- **Exercise directions**: Every line below between the line holding "cure intervient au milieu des" and the line holding "Opel Movano 2.3 BiTurbo", inclusive, should be repeated exactly, and all other lines omitted.

- **Record extracts**:

##########

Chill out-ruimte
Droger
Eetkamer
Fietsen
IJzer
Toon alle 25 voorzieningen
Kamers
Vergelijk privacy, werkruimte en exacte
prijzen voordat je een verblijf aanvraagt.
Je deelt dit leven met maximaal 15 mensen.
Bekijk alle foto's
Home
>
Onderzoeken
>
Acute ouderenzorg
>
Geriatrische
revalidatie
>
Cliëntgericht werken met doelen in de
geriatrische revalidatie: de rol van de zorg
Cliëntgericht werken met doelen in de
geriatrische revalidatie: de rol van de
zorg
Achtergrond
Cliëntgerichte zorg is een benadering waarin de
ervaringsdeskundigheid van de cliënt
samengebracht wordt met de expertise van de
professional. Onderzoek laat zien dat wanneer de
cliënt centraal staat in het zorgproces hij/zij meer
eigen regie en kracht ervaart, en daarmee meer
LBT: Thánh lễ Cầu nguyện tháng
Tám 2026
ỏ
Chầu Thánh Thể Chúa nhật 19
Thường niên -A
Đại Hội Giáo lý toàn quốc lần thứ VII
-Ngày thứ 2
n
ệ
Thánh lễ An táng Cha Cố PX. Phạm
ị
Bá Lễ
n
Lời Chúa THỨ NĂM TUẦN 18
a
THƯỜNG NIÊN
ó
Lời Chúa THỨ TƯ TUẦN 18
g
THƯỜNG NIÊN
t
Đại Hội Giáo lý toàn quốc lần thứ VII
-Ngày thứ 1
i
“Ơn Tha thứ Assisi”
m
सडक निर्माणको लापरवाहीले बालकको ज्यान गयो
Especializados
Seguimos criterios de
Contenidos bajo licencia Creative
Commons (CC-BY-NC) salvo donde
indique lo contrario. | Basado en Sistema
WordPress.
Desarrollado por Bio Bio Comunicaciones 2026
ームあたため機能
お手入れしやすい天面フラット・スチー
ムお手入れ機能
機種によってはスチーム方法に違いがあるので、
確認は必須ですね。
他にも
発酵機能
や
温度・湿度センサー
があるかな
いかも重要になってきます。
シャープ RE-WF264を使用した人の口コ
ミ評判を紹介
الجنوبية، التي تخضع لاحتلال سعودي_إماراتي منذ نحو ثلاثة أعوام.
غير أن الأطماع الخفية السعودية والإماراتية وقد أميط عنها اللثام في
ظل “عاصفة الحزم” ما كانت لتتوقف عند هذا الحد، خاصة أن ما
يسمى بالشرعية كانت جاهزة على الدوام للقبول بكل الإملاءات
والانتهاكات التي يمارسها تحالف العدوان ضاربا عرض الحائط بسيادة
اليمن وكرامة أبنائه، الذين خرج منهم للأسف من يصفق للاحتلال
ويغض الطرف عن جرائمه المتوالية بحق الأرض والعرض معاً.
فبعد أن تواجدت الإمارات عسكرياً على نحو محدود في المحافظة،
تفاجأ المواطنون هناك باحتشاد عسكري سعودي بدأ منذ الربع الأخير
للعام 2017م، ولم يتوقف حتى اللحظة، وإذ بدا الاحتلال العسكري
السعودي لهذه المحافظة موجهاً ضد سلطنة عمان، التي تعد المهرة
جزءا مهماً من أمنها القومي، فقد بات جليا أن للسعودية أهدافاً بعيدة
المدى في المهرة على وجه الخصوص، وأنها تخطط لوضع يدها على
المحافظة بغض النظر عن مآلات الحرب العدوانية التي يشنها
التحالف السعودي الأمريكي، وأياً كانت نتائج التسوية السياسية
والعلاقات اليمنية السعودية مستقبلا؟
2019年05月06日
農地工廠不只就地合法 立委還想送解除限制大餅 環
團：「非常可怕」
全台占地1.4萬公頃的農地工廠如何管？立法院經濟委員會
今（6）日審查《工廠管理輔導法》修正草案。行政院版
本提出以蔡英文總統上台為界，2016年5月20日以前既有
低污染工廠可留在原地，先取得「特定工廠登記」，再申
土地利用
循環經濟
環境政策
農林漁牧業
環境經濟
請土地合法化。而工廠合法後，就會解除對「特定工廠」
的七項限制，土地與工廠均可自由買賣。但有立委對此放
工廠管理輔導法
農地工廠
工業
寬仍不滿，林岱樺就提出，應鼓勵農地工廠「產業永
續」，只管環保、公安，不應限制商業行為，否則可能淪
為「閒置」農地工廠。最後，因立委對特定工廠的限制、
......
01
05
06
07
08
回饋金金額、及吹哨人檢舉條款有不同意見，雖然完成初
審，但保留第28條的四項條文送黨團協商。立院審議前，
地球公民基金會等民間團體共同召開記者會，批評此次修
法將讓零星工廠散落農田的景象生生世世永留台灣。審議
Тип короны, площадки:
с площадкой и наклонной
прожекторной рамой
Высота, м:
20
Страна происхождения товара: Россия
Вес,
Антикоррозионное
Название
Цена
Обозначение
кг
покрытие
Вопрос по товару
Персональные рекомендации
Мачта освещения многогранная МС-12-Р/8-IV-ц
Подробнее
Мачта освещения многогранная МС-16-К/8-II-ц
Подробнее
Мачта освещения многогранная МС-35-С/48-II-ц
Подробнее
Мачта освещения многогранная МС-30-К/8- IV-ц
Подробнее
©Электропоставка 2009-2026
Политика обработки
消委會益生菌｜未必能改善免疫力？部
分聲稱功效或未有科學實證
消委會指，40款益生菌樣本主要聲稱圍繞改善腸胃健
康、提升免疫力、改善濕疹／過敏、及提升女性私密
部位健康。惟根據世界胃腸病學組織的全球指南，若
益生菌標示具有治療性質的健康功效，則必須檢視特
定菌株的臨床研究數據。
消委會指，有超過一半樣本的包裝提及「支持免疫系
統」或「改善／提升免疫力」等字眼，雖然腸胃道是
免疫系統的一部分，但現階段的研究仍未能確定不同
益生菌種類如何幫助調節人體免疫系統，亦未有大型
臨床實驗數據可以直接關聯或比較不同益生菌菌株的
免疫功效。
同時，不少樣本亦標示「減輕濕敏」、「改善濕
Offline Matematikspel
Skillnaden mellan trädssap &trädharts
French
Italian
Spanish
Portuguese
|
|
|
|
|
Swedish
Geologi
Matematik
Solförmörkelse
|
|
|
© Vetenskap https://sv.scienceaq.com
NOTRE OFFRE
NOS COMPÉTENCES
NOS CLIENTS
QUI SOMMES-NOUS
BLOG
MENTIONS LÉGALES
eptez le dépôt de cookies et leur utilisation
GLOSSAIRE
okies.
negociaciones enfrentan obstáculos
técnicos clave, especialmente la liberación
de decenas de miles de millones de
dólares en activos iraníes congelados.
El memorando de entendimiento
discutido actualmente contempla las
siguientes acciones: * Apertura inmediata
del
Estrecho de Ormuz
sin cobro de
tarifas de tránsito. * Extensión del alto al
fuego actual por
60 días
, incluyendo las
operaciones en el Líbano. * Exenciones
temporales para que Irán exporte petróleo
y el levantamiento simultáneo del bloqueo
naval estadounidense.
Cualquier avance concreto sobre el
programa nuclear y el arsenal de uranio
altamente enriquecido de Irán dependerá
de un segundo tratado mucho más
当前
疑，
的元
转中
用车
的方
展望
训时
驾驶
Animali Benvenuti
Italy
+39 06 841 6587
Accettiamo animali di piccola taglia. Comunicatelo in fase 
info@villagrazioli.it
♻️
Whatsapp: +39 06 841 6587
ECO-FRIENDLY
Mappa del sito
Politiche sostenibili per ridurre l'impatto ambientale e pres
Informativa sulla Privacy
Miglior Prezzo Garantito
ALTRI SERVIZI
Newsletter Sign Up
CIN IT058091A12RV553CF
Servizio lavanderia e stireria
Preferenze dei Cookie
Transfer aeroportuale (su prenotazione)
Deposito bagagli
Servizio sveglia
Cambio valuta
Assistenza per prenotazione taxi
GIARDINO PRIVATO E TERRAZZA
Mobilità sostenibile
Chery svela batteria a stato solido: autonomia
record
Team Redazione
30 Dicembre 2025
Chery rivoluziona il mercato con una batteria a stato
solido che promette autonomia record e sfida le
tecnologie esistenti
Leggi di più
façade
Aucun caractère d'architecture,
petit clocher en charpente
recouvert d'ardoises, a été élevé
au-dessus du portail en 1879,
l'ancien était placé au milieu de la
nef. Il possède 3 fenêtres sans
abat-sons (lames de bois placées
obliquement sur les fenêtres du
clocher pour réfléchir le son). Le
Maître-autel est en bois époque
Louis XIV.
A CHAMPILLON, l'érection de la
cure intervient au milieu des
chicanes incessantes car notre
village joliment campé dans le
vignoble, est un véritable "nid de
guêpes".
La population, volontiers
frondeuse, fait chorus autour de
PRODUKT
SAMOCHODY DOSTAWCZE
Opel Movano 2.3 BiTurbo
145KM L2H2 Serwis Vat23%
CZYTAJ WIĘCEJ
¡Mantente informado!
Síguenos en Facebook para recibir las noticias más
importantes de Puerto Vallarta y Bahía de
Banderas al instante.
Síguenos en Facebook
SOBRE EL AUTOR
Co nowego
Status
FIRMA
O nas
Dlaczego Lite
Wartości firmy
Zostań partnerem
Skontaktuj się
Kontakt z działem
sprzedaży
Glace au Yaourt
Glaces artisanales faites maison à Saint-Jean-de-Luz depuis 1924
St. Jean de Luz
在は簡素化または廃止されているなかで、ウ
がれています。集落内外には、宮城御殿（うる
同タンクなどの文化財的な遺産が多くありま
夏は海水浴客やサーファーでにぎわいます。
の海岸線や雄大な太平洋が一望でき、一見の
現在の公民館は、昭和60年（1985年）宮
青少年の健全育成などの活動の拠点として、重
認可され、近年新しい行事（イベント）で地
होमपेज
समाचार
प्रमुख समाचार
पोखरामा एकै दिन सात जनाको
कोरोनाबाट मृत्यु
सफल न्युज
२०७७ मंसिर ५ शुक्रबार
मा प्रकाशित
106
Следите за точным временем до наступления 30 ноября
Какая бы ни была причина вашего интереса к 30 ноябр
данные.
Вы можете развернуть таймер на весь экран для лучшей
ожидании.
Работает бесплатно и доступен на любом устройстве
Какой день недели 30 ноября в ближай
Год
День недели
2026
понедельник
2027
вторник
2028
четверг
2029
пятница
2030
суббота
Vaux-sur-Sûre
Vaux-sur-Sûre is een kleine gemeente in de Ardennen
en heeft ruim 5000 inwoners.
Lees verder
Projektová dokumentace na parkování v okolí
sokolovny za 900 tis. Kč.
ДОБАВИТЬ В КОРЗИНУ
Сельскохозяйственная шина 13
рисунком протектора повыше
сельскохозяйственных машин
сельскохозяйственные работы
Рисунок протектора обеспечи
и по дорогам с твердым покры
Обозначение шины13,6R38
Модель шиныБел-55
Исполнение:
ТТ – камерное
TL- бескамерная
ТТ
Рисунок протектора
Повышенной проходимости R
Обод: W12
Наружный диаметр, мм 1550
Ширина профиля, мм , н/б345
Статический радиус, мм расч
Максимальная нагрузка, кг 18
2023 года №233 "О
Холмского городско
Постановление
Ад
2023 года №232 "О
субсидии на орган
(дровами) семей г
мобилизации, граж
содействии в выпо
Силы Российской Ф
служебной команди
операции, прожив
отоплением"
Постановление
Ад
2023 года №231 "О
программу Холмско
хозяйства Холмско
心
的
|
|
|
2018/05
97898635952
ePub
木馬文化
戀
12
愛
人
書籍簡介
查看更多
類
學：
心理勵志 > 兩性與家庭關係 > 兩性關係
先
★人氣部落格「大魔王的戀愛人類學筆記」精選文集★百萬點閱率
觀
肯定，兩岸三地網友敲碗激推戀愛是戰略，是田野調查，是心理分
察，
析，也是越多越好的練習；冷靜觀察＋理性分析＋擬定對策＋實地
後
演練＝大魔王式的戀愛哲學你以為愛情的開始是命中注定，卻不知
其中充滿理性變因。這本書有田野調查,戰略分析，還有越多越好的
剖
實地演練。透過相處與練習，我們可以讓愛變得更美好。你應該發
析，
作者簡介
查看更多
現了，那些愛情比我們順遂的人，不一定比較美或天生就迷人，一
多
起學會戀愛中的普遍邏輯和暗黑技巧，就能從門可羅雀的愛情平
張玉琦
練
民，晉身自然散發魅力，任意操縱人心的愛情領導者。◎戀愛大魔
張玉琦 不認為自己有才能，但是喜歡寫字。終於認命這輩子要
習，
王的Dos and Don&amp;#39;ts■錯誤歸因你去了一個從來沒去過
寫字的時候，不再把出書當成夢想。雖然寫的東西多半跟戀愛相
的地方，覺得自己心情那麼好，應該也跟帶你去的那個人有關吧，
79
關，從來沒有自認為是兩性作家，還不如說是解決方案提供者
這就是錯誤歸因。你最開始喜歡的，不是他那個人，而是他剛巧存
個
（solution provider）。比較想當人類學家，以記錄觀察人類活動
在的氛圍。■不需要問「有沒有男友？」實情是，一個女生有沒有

##########

- **Task answer**:
cure intervient au milieu des
chicanes incessantes car notre
village joliment campé dans le
vignoble, est un véritable "nid de
guêpes".
La population, volontiers
frondeuse, fait chorus autour de
PRODUKT
SAMOCHODY DOSTAWCZE
Opel Movano 2.3 BiTurbo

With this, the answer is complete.